Serce West Coast - Białe Wina Kalifornii
Kiedy myślimy o winach amerykańskich pierwszym naturalnym skojarzeniem jest Kalifornia. Należy mieć świadomość, że żaden inny region produkcji nie osiągnął tak wiele w tak krótkim czasie. Biorąc pod uwagę czasy wielkiej prohibicji, drugą wojnę światową, nic dziwnego, że cały kontynent mógł pozostać w tyle w porównaniu do produkcji europejskiej. Jednak od kiedy plantatorzy poważnie podjęli się uprawy winorośli na szeroką skalę - można z pewnością powiedzieć, że sprostali wymaganiom światowego rynku. Dziś wina kalifornijskie są dostępne na całym świecie. Eksport wzrósł radykalnie, zwłaszcza do takich krajów jak Japonia, Niemcy i Wielka Brytania. Za Kevinem Zraly'm, ten ogromny winiarski region można podzielić na cztery rejony. Pierwszym z nich jest Wybrzeże Północne, a w nim hrabstwa Napa, Sonoma, Mendocino i Lake, gdzie najlepszymi winami są te ze szczepów Cabernet Sauvignon, Zinfandel, Sauvignon Blanc, Chardonnay i Merlot. Drugim największym regionem jest Wybrzeże Połnocno-Środkowe, a w nim hrabstwa Monterey, Santa Clara, Livermore z najlepszymi winami ze szczepów Chardonnay, Syrah, Grenache, Viognier, Marsanne, Roussanne. Kolejny rejon, Wybrzeże Południowo-Środkowe z hrabstwami San Luis Obispo, Santa Barbara ma najlepsze wina z winogron Sauvignon Blanc, Chardonnay, Pinot Noir i Syrah. Ważna jest także Dolina San Joaquin znana przede wszystkim z win stołowych określanych jako „jug wines”. Choć rejony Napa czy Sonoma są w Kalifornii najbardziej znane, to pochodzi z nich jedynie niecałe 10% całości kalifornijskich win. Ale to wina z Napa stanowią aż 30% wartości sprzedaży win z Kalifornii. Jednak tak naprawdę większość kalifornijskich win pochodzi z doliny San Joaquin, gdzie powstają przede wszystkim wspomniane już wcześniej tanie wina „jug wines”. Tu też rośnie 58% całej kalifornijskiej winorośli. Natomiast Amerykanie wcale nie różnią się od reszty świata jeśli chodzi o zamiłowanie do tego rodzaju trunków. Na przykład we Francji wina klasy AOC stanowią jedynie 35% tamtejszego rynku. Reszta to zwykłe wina stołowe.Przyjrzyjmy się dziś białym odmianom, które przyczyniły się do kalifornijskiego sukcesu.

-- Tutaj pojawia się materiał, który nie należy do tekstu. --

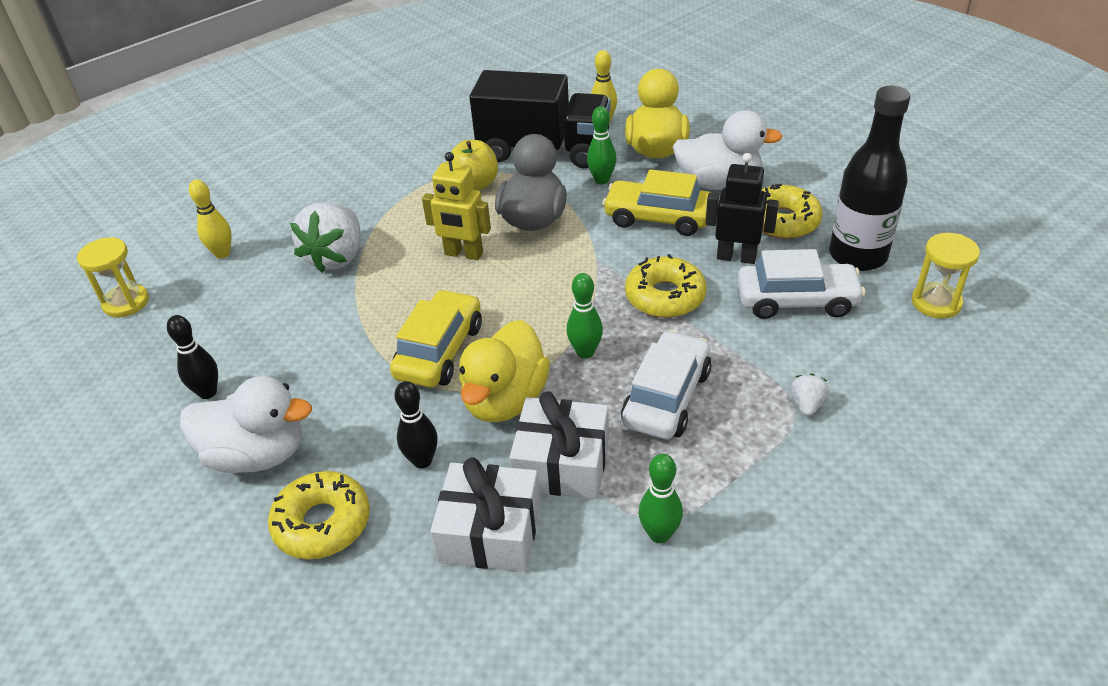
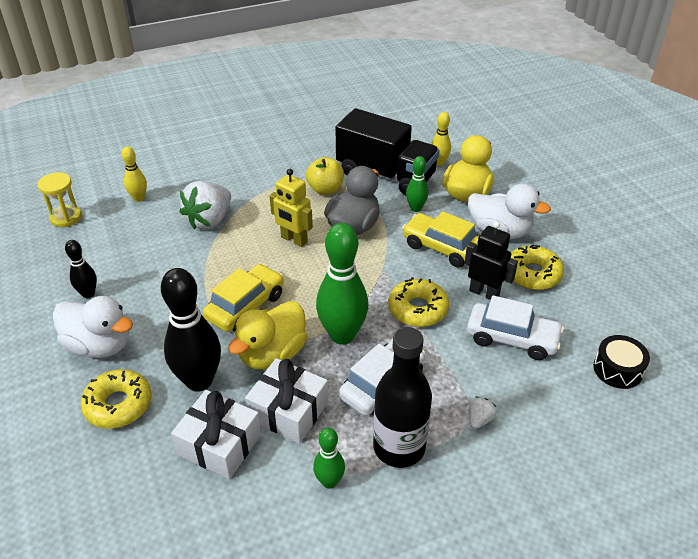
camera: 15 degrees right, 0 degrees up
black bowling pin [395,381,438,468] -> black bowling pin [161,268,221,392], size x1.93
green bowling pin [567,273,603,359] -> green bowling pin [316,223,368,344], size x1.93
black bottle [829,86,910,271] -> black bottle moved to [373,327,432,468]
yellow hourglass [912,233,980,319] -> black drum [593,335,650,389]

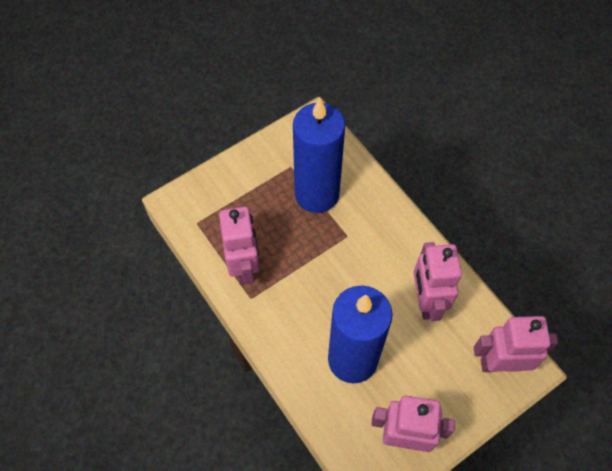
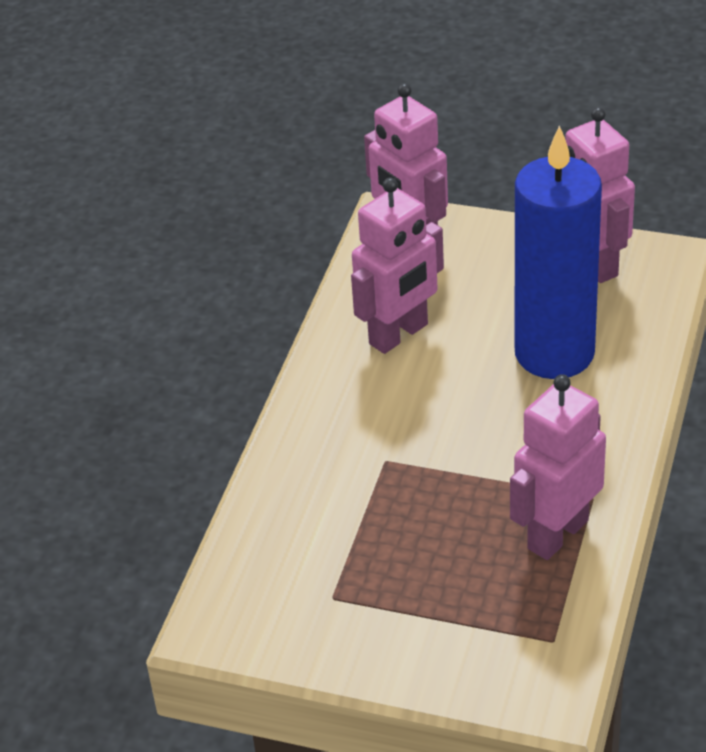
camera: 125 degrees left, 20 degrees down
blue candle [293,98,345,213] -> none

Podstawowym szczepem dzięki któremu powstają wyśmienite białe wina jest tutaj Chardonnay. W Kalifornii rośnie więcej krzewów tego gatunku niż w jakimkolwiek innym kraju świata. Mimo tego, że Chardonnay to przecież winorośl przemysłowa, jednak duża uniwersalność oraz duże zróżnicowanie pomiędzy poszczególnymi klonami szczepu powodują, że daje wina o niezrównanym charakterze i pięknym aromacie. W Kalifornii uprawy Chardonnay wynoszą 44 500 ha. Ponadto uprawia się je w Oregonie i Waszyngtonie na obszarze łącznym 3200 ha. Amerykańskie wina produkowane z tego szczepu są zazwyczaj delikatne, o owocowym aromacie, potrafią tez skorzystać na długotrwałym starzeniu, wtedy nabierają nut waniliowych, karmelowych i maślanych . Najlepsze okazy mogą bezpiecznie i z korzyścią leżakować pięć lub więcej lat. Innymi winami są te ze szczepu Sauvignon Blanc. Sauvignon Blanc swoją nazwę zawdzięcza dwóm francuskim słowom sauvage ("dzika") i blanc ("biala"), gdzie szczególnie to pierwsze określenie może już zasugerować charakter powstających zeń win. Takie są też te kalifornijskie Sauvignon Blanc w Kalifornii czasami sprzedawane pod nazwą Fume Blanc. Z kalifornijskiej wersji Sauvignon Blanc wywodzą się jedne z najsłynniejszych białych win na świecie. Są czasami starzone w dębowych beczkach i okazjonalnie kupażowane z gronami Semillon. W zależności od klimatu, smak może wahać się od intensywnie trawiastego do słodko tropikalnego. Eksperci używają określeń "ostre, eleganckie, świeże". Pierwsze sadzonki Sauvignon Blanc sprowadził do Kalifornii opisany już przez nas Charles Wetmore, założyciel Cresta Blanca Winery, w 1880 roku. Sadzonki te pochodziły z winnicy Sauternes z Château d'Yquem.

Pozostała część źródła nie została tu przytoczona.